MTU can either be ignored or handled. If an application attempts to increase efficiency via MTU discovery, the network must be capable of proper MTU negotiation to avoid potential misalignment.

First, let us examine two methods that ignore downstream MTU. The first method is to send very small packets. Doing so ensures that no fragmentation will be required anywhere on the way, at the cost of neglecting CPU utilization and network overhead as factors. Typically, implementations that use this method send 576-byte packets.

The second MTU-unaware method uses the "DF" (Don't Fragment) bit in the IP header, which controls the fragmentation of each packet. This method simply unsets this bit, enabling fragmentation throughout the entire path. Routers that receive packets that are too large must handle the situation by fragmenting the packets. In practice, this method simply ignores the MTU issue at the source, and leaves the dirty work for the other entities in the path.
This method wastes even more network resources than the previous small-packet example. The router must work very hard to fragment packets, and the destination host must reassemble the data. Forcing the router to do fragmentation for over-sized packets is not scalable or practical. Luckily, today's TCP/IP implementations rarely require down-stream fragmentation.

Well-behaved TCP/IP implementations attempt to discover the downstream MTU and adjust the packet sizes accordingly. They set the "Don't Fragment" bit in all IP packets ensuring that downstream routers are never burdened with unnecessary fragmentation duties. The entire "Path" MTU (PMTU) is discovered as per RFC 1191, and packet sizes are adjusted to the smallest Link MTU in the path.
Although at first this method does not seem very efficient, it uses the least network resources of all. Furthermore, the router does not have to suffer the overhead of fragmenting packets, and the end devices are passing large payloads using the largest packet sizes allowed.
In a perfect Internet, this method would be used all the time, in order to optimize performance of all hosts and routers. However, as you'll see in the next section, this is not always applicable.

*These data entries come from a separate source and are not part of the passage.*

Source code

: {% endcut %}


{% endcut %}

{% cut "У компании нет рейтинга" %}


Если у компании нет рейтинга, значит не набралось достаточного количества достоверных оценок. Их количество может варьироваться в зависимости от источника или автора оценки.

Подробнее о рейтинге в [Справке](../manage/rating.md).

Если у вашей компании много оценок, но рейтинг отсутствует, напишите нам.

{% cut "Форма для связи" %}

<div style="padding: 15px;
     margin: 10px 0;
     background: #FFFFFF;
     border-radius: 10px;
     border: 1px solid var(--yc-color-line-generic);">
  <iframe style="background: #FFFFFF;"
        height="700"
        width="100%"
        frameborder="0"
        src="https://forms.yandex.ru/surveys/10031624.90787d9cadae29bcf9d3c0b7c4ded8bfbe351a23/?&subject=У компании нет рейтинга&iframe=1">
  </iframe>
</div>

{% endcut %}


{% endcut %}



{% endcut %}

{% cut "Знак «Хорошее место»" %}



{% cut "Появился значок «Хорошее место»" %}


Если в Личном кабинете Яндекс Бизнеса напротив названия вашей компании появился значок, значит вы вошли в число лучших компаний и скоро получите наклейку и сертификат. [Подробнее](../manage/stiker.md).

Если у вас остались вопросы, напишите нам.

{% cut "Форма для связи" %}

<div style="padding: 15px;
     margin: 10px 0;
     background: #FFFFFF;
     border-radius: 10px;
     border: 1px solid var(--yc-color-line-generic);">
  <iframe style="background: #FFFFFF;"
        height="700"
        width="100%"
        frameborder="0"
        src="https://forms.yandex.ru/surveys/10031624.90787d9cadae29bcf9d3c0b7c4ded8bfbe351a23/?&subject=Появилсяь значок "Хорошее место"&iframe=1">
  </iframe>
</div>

There are some significant network errors that can occur during path MTU negotiation:

1. The router must respond with the appropriate ICMP message when the maximum packet size is exceeded. Often with older routers or routers configured as bridges, oversized packets are dropped without any notification to the originating station. The originating station considers the packet as lost due to congestion, and retransmits repeatedly. This is considered to be a "blackhole" hop.
2. Some routers respond with an old-style "fragmentation needed and DF set" ICMP message that does not contain additional destination information that lets the source computer know where the failing packet was trying to get to. Without this information, the source computer will not be able to figure out which socket the ICMP message is associated with. The result is that PMTU discovery fails when routers send old-style ICMP messages.
3. Some routers report their MTU incorrectly. This is particularly destructive if it reports an MTU larger than reality. These routers are referred to as "gray-hole" hops.
4. MTU negotiation errors are very difficult to detect and manifest themselves in subtle but destructive behaviors. Often MTU problems are mistaken for viruses. Some examples are:
   • FTP upload of a large file takes a few minutes, but download takes hours, or even fails.
   • FTP downloads work only with small files.
   • Web pages load quickly, but .GIF files do not make it.
   • E-mail works, but discussion databases fail.